Collected data
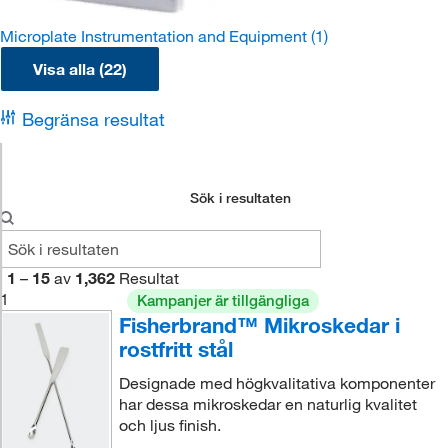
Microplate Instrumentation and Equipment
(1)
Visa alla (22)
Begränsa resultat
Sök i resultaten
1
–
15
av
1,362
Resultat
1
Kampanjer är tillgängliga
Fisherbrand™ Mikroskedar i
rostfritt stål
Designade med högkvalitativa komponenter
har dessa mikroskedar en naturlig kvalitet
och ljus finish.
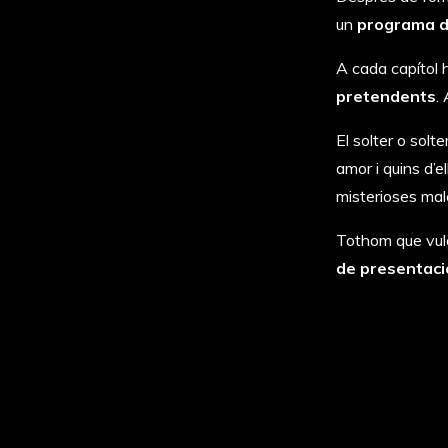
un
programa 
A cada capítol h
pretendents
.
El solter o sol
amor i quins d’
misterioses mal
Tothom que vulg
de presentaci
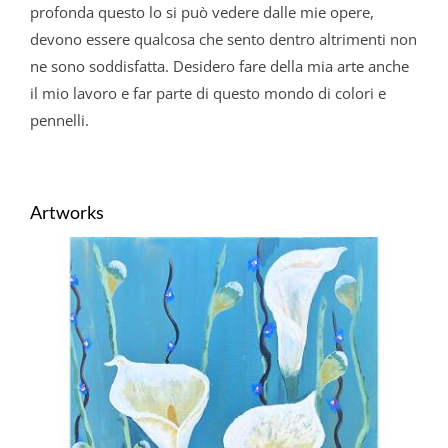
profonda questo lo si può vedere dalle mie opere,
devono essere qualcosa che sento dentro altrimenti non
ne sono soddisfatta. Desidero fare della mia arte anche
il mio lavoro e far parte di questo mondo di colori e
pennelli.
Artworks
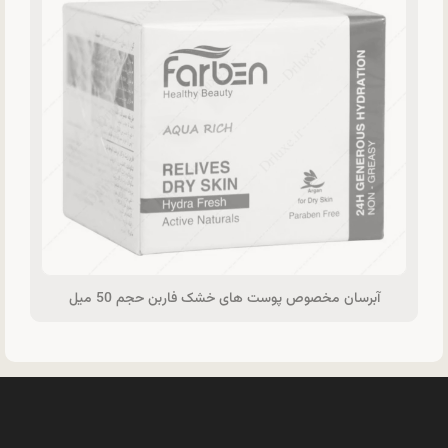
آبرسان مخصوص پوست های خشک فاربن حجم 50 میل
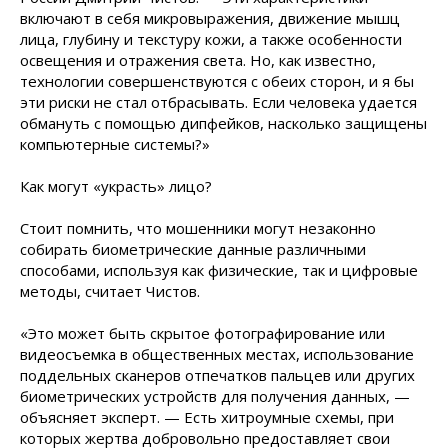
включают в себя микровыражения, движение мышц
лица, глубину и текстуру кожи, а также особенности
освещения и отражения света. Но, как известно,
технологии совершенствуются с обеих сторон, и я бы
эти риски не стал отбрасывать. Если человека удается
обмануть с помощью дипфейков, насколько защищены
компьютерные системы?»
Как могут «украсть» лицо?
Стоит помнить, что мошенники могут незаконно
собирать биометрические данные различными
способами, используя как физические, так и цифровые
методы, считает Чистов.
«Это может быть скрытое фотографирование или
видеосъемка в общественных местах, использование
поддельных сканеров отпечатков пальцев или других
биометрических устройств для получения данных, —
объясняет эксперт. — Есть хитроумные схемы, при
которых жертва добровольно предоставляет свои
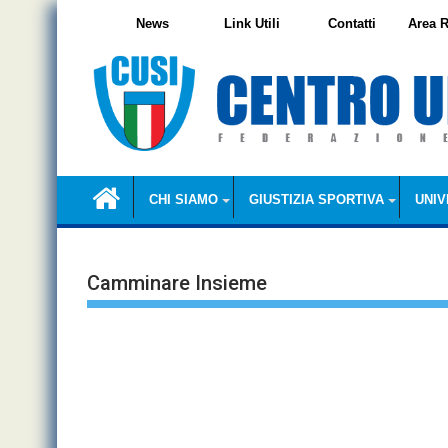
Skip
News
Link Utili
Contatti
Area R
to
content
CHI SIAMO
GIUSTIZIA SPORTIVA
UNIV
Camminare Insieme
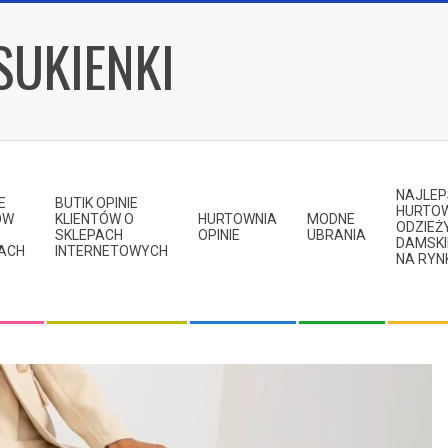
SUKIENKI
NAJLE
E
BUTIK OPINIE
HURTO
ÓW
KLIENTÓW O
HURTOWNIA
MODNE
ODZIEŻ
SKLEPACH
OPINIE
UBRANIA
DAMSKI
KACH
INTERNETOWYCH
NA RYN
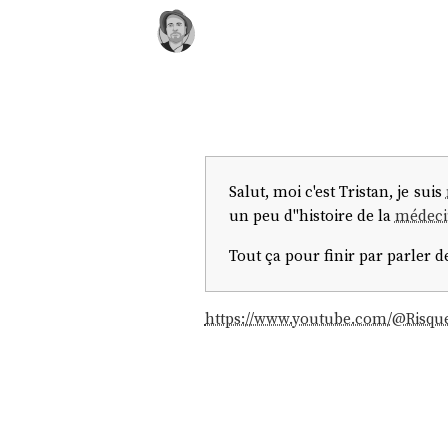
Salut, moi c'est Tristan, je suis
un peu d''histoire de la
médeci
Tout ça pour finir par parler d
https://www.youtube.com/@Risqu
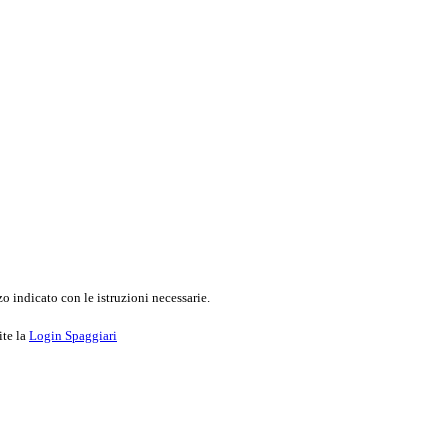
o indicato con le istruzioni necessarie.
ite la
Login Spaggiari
--
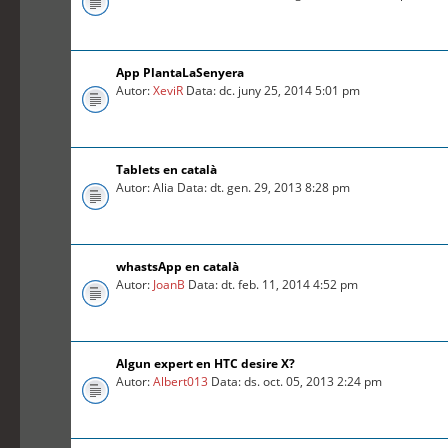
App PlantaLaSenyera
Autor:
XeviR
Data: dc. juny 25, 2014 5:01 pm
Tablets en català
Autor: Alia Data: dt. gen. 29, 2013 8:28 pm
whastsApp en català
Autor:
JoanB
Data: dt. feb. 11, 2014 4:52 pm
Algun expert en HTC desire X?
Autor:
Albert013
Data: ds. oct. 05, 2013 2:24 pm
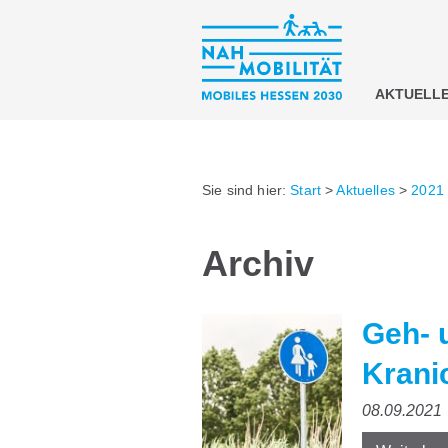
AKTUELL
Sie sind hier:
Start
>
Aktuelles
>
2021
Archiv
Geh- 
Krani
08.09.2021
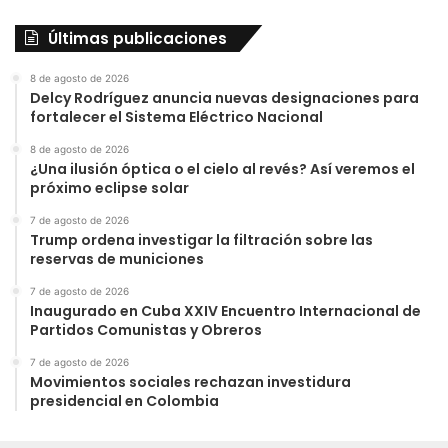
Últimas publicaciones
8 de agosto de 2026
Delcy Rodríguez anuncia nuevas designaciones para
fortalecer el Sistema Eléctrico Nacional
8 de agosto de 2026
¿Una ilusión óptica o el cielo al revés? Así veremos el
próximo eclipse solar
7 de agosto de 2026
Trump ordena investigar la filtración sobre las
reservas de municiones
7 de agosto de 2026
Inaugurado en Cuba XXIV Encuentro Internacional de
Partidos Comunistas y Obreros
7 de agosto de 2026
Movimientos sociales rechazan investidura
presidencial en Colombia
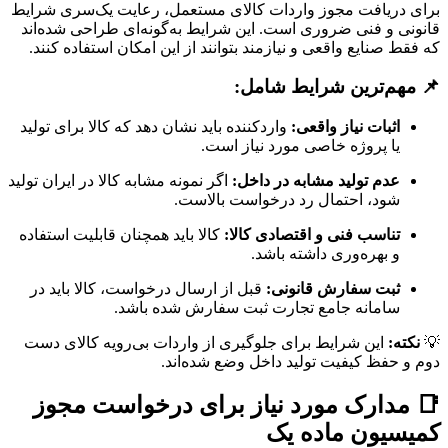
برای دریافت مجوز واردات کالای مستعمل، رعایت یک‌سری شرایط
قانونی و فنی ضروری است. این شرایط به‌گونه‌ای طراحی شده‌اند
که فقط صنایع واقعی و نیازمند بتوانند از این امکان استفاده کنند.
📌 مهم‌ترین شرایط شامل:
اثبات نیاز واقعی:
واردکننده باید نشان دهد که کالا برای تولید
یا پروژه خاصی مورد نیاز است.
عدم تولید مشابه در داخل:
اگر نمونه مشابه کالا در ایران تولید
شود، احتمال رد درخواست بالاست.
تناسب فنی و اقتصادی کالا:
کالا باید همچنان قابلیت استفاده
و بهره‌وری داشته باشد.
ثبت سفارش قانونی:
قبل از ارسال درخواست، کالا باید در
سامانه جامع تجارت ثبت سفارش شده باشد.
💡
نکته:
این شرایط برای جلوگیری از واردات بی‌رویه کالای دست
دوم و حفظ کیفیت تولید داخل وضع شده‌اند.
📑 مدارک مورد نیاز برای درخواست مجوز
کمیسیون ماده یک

# ABOUT THIS EXERCISE
Copy the lines that hold the word "برای". Take them from the records above.

# RESPONSE
برای دریافت مجوز واردات کالای مستعمل، رعایت یک‌سری شرایط
واردکننده باید نشان دهد که کالا برای تولید
این شرایط برای جلوگیری از واردات بی‌رویه کالای دست
📑 مدارک مورد نیاز برای درخواست مجوز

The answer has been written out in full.